- **QUESTIONS TO ANSWER**
1. List every measurement given in feet in the forum post about the stone circle puzzle.
2. Please translate this sentence from the forum post about the stone circle puzzle into Spanish: "Admittedly these rocks weigh a few tons and do require a little bit of effort to shift."

For reference the whole area they are in is plagued with nightmares and ill omens. They have tracked it to this stone circle and have committed to fixing this evil. They have after days of work uprooted six 6ft tall stones under which were the torques and the larger 9ft center stone that was standing on the trap door.

I provided the players with the following reference image of a torque. And when describing them noted the width of the gap which was exactly the same distance the divots in the stone trap door were apart.


The description of the "hinge" was a beveled cut on the back of one side of trap door "Which looks like it could act as a hinge". Which was yet another attempt on my part to say "It could be this" with out saying. "This is a trap door. It has a great big set of hinges on one side and a keyhole in the middle."

"What sort of person constructs a magical trapdoor with a permanent magical trap and then hides the actual key under a nearby rock like it's an AirBnB? If this was built by some ancient high precursor civilisation the key would be buried deeper than just being under a rock, and if instead it was built by some powerful spellcaster, surely they'd just take the keys with them or hide them in a demiplane or something."

The same sort of BBEG that has a secret backdoor tunnel into their "super secure" lair. Admittedly these rocks weigh a few tons and do require a little bit of effort to shift. I would like to suggest that if the key was hidden away in a remote land, or kept in a different dimension to ensure the security of the dungeon it might make the unlocking the door a little bit too difficult. ;) Could I have introduced a "find the key" quest? I guess, but no body even knew this trap door was under the huge standing stone as it has been there about 3000+ years, so who would know where the key might be?

"Which suggests to me you're not giving players much context in your descriptions because the way I would describe that would be "about 40' down, you see the coin you threw in, which is glowing on a solid stone floor"

Thanks for this. I will endeavor to get better at describing the world for my players. Obviously I am leaving them in the dark too much without intending to.

Lamuella posted:

I'm a cautious fan of the idea that whatever the actual solution to the puzzle is, a backup solution should be "whatever new thing your party tries after they've spend 10 minutes trying to solve the puzzle".

However like Youremother I always want more of a narrative reason why the puzzle exists that isn't just "a higher power is loving with you". An adventure I have planned for a game involves basically doing the Last Crusade thing, with puzzles themed around the temple they're entering, such that each of the religion's commandments is a clue, with the narrative justification that a faithful follower of this god would enter the temple easily while a heretic would never get in.

- **DATA SHOWN**
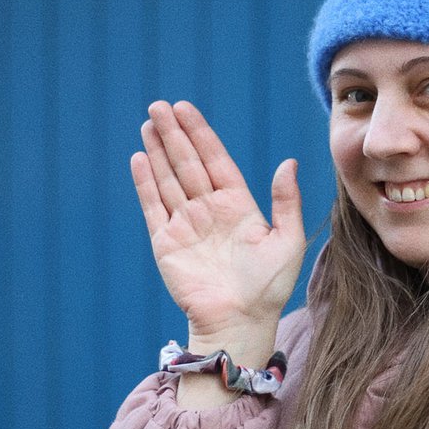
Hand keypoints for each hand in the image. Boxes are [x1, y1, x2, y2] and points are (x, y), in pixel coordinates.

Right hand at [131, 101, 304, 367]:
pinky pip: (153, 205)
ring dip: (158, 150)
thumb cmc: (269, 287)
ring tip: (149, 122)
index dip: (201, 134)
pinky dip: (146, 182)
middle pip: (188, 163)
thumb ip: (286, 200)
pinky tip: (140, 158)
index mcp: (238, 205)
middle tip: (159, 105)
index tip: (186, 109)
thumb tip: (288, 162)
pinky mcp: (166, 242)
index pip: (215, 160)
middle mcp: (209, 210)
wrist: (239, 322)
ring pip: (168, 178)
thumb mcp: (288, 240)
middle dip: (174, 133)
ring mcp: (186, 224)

---

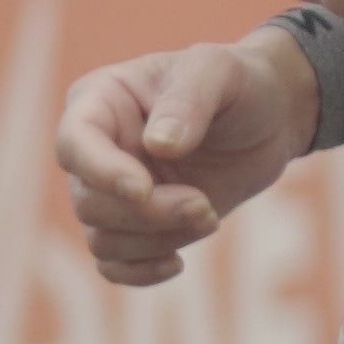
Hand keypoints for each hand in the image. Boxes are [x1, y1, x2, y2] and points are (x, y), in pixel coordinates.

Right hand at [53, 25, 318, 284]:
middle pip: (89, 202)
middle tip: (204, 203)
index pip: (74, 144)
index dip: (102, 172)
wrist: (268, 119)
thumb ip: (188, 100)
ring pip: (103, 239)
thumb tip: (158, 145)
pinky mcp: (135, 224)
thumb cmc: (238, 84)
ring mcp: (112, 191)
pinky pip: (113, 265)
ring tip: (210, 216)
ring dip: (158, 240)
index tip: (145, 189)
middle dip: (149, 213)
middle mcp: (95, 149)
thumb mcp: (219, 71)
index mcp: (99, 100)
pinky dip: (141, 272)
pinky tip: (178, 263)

==

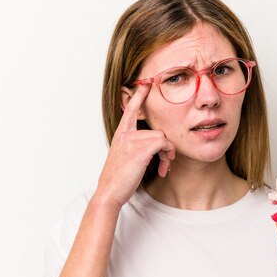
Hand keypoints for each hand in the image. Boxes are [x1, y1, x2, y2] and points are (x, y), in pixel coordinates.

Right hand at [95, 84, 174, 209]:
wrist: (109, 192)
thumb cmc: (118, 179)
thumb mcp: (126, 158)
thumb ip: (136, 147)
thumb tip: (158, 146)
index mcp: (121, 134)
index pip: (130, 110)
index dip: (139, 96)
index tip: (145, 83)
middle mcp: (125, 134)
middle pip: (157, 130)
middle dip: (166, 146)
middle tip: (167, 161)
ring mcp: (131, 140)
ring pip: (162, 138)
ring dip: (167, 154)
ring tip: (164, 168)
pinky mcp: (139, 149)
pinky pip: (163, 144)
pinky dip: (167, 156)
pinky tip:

- **ANSWERS GIVEN**
1. 6ft, 9ft, 40'

2. Hay que admitir que estas rocas pesan unas cuantas toneladas y sí requieren un poco de esfuerzo para moverlas.